10 EKİM DAVASINA ÇAĞRI
103 kişinin hayatını kaybettiği 10 Ekim Ankara katliamı davasının da tıpkı Suruç gibi sonuç almaktan uzak ilerlediğini kaydeden Özdemir, "Son görülen celsede Suruç katliamının firari sanığı olan İlhami Bali'nin kaldığı kampın araştırılması için yapılan talepler mahkeme heyeti tarafından ret edilmişti. Tüm duyarlı kamuoyunu yarın Ankara Adliyesinde görülecek 10 Ekim katliamı davasına katılmaya çağırıyoruz" ifadelerini kullandı.

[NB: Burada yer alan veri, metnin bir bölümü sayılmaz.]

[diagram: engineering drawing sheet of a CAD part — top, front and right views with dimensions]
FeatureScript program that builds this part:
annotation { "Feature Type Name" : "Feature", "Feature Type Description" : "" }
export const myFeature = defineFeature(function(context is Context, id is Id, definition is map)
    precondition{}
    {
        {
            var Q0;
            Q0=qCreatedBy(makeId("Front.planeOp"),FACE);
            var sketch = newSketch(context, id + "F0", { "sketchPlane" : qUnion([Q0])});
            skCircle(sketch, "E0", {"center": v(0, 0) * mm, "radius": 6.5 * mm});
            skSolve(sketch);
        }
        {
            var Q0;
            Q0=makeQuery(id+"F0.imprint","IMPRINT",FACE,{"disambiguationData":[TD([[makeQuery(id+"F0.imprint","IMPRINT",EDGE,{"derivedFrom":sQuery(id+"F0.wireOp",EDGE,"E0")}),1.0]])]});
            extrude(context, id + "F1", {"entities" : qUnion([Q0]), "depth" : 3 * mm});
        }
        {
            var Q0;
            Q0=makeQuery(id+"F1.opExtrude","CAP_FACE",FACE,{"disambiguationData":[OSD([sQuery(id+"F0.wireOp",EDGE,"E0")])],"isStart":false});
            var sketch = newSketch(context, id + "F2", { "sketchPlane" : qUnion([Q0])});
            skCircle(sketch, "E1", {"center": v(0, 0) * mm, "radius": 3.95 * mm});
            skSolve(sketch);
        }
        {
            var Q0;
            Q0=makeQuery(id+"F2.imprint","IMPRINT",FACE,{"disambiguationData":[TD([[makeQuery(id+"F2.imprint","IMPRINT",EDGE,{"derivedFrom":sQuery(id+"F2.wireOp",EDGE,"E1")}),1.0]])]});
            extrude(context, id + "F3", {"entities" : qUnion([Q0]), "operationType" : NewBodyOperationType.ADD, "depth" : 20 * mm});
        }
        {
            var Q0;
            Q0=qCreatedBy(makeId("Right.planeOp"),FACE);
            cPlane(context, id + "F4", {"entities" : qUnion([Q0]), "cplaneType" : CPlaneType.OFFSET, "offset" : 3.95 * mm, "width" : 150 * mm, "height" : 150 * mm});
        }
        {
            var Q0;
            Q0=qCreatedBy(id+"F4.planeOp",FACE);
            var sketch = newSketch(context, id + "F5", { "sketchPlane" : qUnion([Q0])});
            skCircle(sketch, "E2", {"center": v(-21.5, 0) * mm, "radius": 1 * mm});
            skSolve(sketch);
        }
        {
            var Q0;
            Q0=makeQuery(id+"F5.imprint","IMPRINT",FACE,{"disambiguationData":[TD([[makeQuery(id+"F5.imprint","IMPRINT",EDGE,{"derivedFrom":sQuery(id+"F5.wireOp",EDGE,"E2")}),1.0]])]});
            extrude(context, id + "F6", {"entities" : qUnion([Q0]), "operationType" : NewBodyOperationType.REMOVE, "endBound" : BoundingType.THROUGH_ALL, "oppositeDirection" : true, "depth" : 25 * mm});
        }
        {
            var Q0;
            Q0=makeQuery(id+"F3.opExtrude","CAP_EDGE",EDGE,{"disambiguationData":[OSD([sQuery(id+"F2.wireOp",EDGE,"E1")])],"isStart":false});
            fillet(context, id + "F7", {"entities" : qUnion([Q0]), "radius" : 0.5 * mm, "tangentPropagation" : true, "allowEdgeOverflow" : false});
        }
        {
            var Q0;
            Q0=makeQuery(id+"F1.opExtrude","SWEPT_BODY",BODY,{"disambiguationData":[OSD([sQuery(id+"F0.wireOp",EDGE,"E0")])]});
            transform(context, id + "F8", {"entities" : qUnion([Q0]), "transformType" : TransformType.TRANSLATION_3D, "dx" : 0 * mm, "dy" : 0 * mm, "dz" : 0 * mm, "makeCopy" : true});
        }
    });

'ADALET MÜCADELEMİZİ ENGELLEYEMEZSİNİZ'
Suruç aileleri, yaralıları ve tanıkları olarak katliam davasının etkin, şeffaf ve tarafsız olarak sürdürülmesini ve katliamın tüm ayrıntıları ile aydınlatılmasını, sorumluları yargılanmasını istediklerini dile getiren Özdemir, katliamdan sorumlu olanlarnı ve göz yumanların yargılanmadığına dikkat çekti. Ancak, Suruç yaralıları Volkan Uyar ve İlke Başak Baydar'ın 8 Eylül'de gözaltına alınıp, tutuklandığını anımsatan Özdemir, şöyle devam etti: "Şuan hapishanelerde olan Suruç avukatımız yaralılarımız ve Suruç ailelerimiz var. Katliam dosyasını ağır aksak yürütenler söz konusu Suruç katliamı olunca avukatları, yaralıları ve aileleri tutuklamakta duraksamıyor. Daha önce söyledik şimdi de söylüyoruz. Adalet mücadelemizi tutuklamalarla yasaklamalarla engelleyemeyeceksiniz. Son bir kişi bile kalsak Suruç için adalet herkes için adalet demeye devam edeceğiz."

Açıklamanın ardından, Suruç şehitleri anısına sessiz oturma eylemi yapıldı. Suruç şehitlerinin isimlerinin tek tek sayıldığı anmada her bir düş yolcusunun adı sonrası "Yaşıyor" denildi. 

Eylem, "Suruç için adalet herkes için adalet", "Suruç şehitleri ölümsüzdür", "Amed, Suruç, Ankara hesap sormaya" sloganları atılmasıyla sona erdi.